Keep studying Intro to Statistics Unit 3

How Equally likely connects across the course

Probability

Equally likely is one way probability gets calculated. When all outcomes have the same chance, you can use favorable outcomes divided by total outcomes. If the outcomes are not equally likely, you need a different model, so spotting this condition first saves you from using the wrong formula.

Uniform Distribution

A uniform distribution is the continuous version of equally likely behavior. Instead of each discrete outcome getting the same probability, every interval of the same length inside the range gets the same probability. That is why the graph is flat across the interval.

Continuous Random Variable

For a continuous random variable, you do not assign probability to one exact value the way you do with a die face. Equally likely usually means equal-length intervals have equal probability. This changes how you think about the sample space and why single points have probability 0.

long-term relative frequency

Equally likely describes the theoretical model, while long-term relative frequency describes what happens after many repetitions. If outcomes are equally likely, the relative frequencies should settle near the same proportions over time, but a short experiment can look uneven.

Is Equally likely on the Intro to Statistics exam?

A quiz or problem set question will usually ask you to decide whether a situation has equally likely outcomes before you calculate probability. You might be given a spinner, die, or random interval and asked to identify the sample space, check whether the outcomes are fair, or explain why a uniform model fits. The move is simple: name the outcomes, decide whether each one has the same chance, then use that fact to find probabilities.

You may also see a question that tests the difference between theoretical probability and observed results. If a simulation or class experiment gives uneven counts, you should not automatically conclude the outcomes were not equally likely. Short-run variation is normal, so the correct answer usually refers back to the model, not just the sample data.

Equally likely vs long-term relative frequency

Equally likely is about the probability built into the model, while long-term relative frequency is about the pattern you expect after many trials. A fair die has equally likely faces even if one class set of rolls comes out lopsided. The model stays the same, but observed frequency can bounce around in the short run.

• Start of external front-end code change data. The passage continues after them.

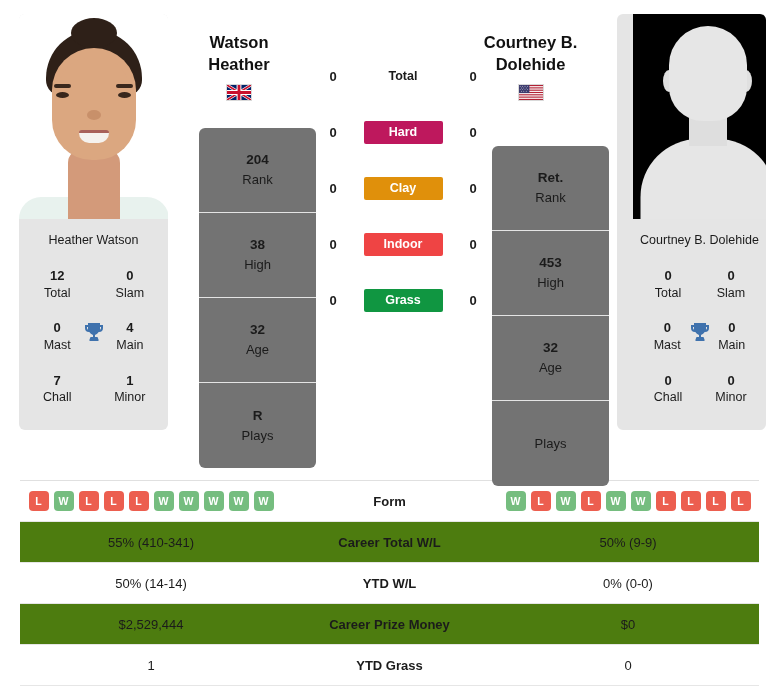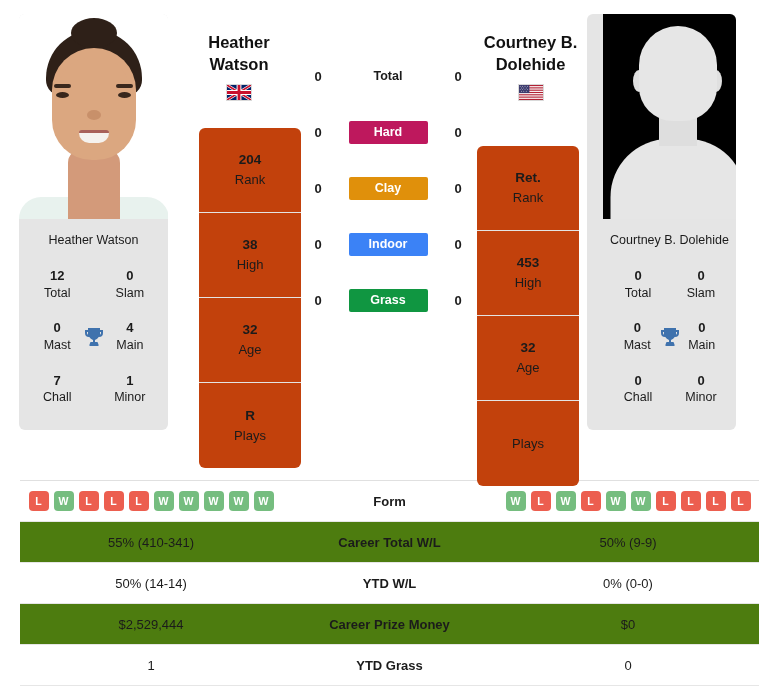--- a/index.html
+++ b/index.html
@@ -108,33 +108,33 @@
   .photo-name {
     text-align: center;
     font-size: 12.5px;
     padding: 14px 3px 12px;
     color: #1b1b1b;
     white-space: nowrap;
   }
 
   .stat-grid { padding: 0 4px 14px; }
   .stat-row {
-    display: flex; align-items: center; justify-content: space-between;
+    display: flex; justify-content: space-between;
     padding: 8px 10px 10px; position: relative;
   }
   .stat-cell { text-align: center; width: 52px; }
   .stat-val { font-size: 13px; font-weight: bold; line-height: 1.35; }
   .stat-lbl { font-size: 12.5px; line-height: 1.35; }
   .trophy { width: 26px; height: 26px; display:flex; align-items:center; justify-content:center; }
   .trophy svg { width: 24px; height: 24px; }
 
   
   .rank-card {
-    width: 102px;
-    background: #c2410c;
+    width: 117px;
+    background: #737373;
     border-radius: 6px;
     overflow: hidden;
   }
   .rank-card.left  { margin-left: 31px; margin-top: 128px; }
   .rank-card.right { margin-left: 0; margin-top: 146px; }
   .rank-cell {
     height: 85px;
     display: flex; flex-direction: column;
     align-items: center; justify-content: center;
     border-bottom: 1px solid #e4e4e4;
@@ -292,21 +292,21 @@
         <div class="surf-pill" style="background:#be185d">Hard</div>
         <div class="surf-num">0</div>
       </div>
       <div class="surface-row">
         <div class="surf-num">0</div>
         <div class="surf-pill" style="background:#e0900b">Clay</div>
         <div class="surf-num">0</div>
       </div>
       <div class="surface-row">
         <div class="surf-num">0</div>
-        <div class="surf-pill" style="background:#3b82f6">Indoor</div>
+        <div class="surf-pill" style="background:#ef4444">Indoor</div>
         <div class="surf-num">0</div>
       </div>
       <div class="surface-row">
         <div class="surf-num">0</div>
         <div class="surf-pill" style="background:#109641">Grass</div>
         <div class="surf-num">0</div>
       </div>
     </div>
 
     <div class="rank-card right" style="margin-left:8px">
@@ -373,22 +373,22 @@
           <div class="stat-cell">
             <div class="stat-val">0</div>
             <div class="stat-lbl">Minor</div>
           </div>
         </div>
       </div>
     </div>
   </div>
 
   <div class="name-hdr left">
+    <div>Watson</div>
     <div>Heather</div>
-    <div>Watson</div>
     <span class="flag">
       <svg viewBox="0 0 60 36" preserveAspectRatio="none">
         <rect width="60" height="36" fill="#012169"></rect>
         <path d="M0,0 L60,36 M60,0 L0,36" stroke="#fff" stroke-width="7"></path>
         <path d="M0,0 L60,36 M60,0 L0,36" stroke="#C8102E" stroke-width="4"></path>
         <path d="M30,0 V36 M0,18 H60" stroke="#fff" stroke-width="12"></path>
         <path d="M30,0 V36 M0,18 H60" stroke="#C8102E" stroke-width="7"></path>
       </svg>
     </span>
   </div>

Key things to remember about Equally likely

  • Equally likely means the outcomes have the same probability in the probability model, not that they will appear evenly in a small sample.

  • For a fair die, each face is equally likely, so each outcome has probability 1/6.

  • In a uniform distribution, equal-length intervals have equal probability across the range.

  • The probabilities of all equally likely outcomes must add up to 1.

  • This term helps you decide whether to use simple counting or a uniform model before you calculate anything.

Frequently asked questions about Equally likely

What is equally likely in Intro to Statistics?

Equally likely means the outcomes in a probability model all have the same chance of happening. In Intro to Statistics, you see this with fair dice, fair coins, and uniform distributions over an interval. Once you know outcomes are equally likely, probability calculations are usually much simpler.

Is equally likely the same as long-term relative frequency?

No. Equally likely is a statement about the probability model, while long-term relative frequency describes what happens after many trials. A fair process can still give uneven results in a short run, so one experiment does not prove the outcomes were not equally likely.

How do you use equally likely to find probability?

Count the favorable outcomes and divide by the total number of equally likely outcomes. For example, on a fair die, rolling an even number gives 3 favorable outcomes out of 6 total outcomes, so the probability is 3/6 or 1/2.

What does equally likely mean in a uniform distribution?

In a uniform distribution, every interval with the same length has the same probability. That does not mean each exact value is counted separately the way discrete outcomes are. It means the probability is spread evenly across the whole interval.